У нас буде русская в царицах...

Татьяна Ульянина-Васта
Пасха тот год была практически самой поздней датой из бывающих в календаре, оттого и весна была дюже холодной: печи для обогрева большого дома топили иногда дважды в день - и это в апреле-то в Малороссии.

- Христос вокресе! - наконец-то, чудо свершилось - природа двинулась на тепло.

Наш рассказ за один из дней Светлой Седмицы начинается у пастели маленькой больной девочки Кати, которая только-только, благодаря молитвам родных, пошла на поправку.
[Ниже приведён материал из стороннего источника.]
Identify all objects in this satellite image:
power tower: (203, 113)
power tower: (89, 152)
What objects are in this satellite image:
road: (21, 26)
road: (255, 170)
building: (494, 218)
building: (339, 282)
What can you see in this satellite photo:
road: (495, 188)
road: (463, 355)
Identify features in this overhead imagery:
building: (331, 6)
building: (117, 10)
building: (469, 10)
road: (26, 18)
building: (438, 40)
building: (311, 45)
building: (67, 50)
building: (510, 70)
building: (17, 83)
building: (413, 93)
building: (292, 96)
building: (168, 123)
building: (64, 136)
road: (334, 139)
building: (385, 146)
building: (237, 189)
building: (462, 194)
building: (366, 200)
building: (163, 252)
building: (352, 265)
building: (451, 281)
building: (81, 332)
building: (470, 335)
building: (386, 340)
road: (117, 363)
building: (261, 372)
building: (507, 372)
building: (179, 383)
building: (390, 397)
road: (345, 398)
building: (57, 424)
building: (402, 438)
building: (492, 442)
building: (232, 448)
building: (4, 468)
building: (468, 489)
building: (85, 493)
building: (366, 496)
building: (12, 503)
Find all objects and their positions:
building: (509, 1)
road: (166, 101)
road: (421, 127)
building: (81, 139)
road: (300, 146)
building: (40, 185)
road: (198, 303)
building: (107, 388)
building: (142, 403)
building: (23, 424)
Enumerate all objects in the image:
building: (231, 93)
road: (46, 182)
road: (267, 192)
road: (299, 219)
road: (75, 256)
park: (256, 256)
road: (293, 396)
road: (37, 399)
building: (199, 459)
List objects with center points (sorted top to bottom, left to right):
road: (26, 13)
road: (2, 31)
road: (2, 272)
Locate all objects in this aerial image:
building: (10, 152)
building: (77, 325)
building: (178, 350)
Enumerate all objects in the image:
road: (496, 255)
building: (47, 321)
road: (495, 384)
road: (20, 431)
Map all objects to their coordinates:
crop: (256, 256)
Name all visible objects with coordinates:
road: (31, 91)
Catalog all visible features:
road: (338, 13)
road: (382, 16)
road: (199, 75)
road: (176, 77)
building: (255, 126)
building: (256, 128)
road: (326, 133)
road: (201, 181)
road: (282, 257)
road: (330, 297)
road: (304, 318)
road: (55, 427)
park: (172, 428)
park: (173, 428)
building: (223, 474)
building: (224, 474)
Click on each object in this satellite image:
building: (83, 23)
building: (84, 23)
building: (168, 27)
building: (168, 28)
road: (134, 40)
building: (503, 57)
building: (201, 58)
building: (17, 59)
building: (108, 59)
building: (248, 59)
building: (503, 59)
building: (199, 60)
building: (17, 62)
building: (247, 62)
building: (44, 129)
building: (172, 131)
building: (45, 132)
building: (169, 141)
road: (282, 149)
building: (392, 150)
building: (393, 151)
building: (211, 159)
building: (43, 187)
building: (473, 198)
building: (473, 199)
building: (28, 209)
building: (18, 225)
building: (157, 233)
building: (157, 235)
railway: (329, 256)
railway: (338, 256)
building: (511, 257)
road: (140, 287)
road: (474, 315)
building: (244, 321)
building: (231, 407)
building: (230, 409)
Дежурившая эту ночь возле больной дочки мама была разбужена громкими всхлипами:

-Я это. Это я, - её доня металось в каком-то сонном угаре по кровати, чем страшно испугала родительницу: "не вернулась ли опять лихоманка?"

С горем пополам растормошив и успокоив ребенка, Вера Гавриловна напоила Катю отваром из трав, что принес от местного знахаря ещё до Пасхи кто-то из дворовых, и стала читать девочке простые монотонные стихи, случайно всплывшие в памяти. Где-то далеко в комнатах пробили часы: ночь давно рушила на второй бок.

- Вот, скоро уже и светать должно, - непроизвольный возглас прервал поток чужих слов.

- Мамочка, какая сказочная луна сегодня, - со странным беспокойством заметила Катя.

Вера Гавриловна, воспитанная на бульварных романах, очень страшилась пагубного влияния луны на своих детей, которые будто нарочно частенько словно завороженные впитывали холодный лунный свет.

Вот и теперь она тут же встала и закрепила за оконный карниз тяжелую шерстяную домотканую постилку - чтобы око луны исчезло с глаз долой. И Катя, знавшая нелюбовь мамы к ночной гостье, не посмела возразить.

- Это тебя луна напугала, - прошептала Вера Гавриловна, пододвигая свой дубовый стул к изголовью кровати.

- Что ты, мамочка, она меня совсем не пугала, - запротестовала дочка.

- Как же, как же, - чтобы справиться с собственными страхами женщина тут же прошептала какую-то молитву: "куда ночь - туда сон".

- Какой сон? - удивилась Катя.

- Тот, что так испугал тебя. Ты почти кричала: это не я, это не я.

Катя по-детской привычке наморщила лобик, пытаясь вспомнить: что же она такое видела во сне. Но воспоминания не приходили. "Это не я..." - выговаривала про себя девочка: "не она..." - соглашался сон.

Утром, когда Катя открыла глаза под бой часов, мама вносила в комнату кашу и большую чашку чая из сверкающей индийской упаковки, что им прислали в подарок еще на Рождество, и которую мама припрятала специально для пасхи.

Катя смешно по-турецки расположилась под одеялом, помогла мамочке завязать на своей спине теплый овечий платок, чтобы не дать воспалению вновь захолодить тело, перекрестилась вместе с Верой Гавриловной на иконы в уголке, и тут она вспомнила:

- Это я! Мамочка, это я!

- Как ты? Что ты? - ночные страхи змейкой заползли куда-то за грудину.

- Тот сон. Ну, помнишь, ты ночь говорила про сон. Я только что опять видела этот сон! - Катя торопилась расплескать свою радость, будто боясь, что мама заставит её замолчать раньше, чем с языка сорвется самое главное. - Мамочка. Это я! Я буду царицей!

- Вот ещё! - Вера Гавриловна как-то страдальчески улыбнулась. - Глупый сон.

Девочка, которая держала в руках не праздничную деревянную кружку, от отчаянья что её не поверили, неожиданно вылила на себя дорогой индийский чай.

Мама подняла страшный переполох и долго еще, перестилая постель, отчитывала Катю.

Часы были уже следующий час, когда, наконец-то,  девочка под присмотром Веры Гавриловны приступила к завтраку.

Чтобы не доставлять разочарования мамочке, Катя больше про сон не напоминала, оттого с кашей и чаем было покончено очень быстро.

- Может быть ты еще поспишь? - мама отнесла посуду, отдала распоряжения по дому и заглянула к больной.

- А если мне опять приснится тот же сон?

"Вот же упрямица", - подумала Вера Гавриловна как всегда о несносном характере своего ребенка, но в слух не понравившимся Кате шепотом, словно прошипела,  сказала другое:

- Он больше не приснится.

- Царь?

- Какой ещё царь?

- Тот, который выберет меня в жены, - ничуть не смущаясь взрослости своего решения, заверила Катя.

"Луна", - как припечатал внутренний голос Веру.

"Царица", - отозвался он эхом в Кате.

"Мы угадали", - монахи-затворники с веселым торжеством далеко от дома Кати закрыли какую-то неподъемную книгу.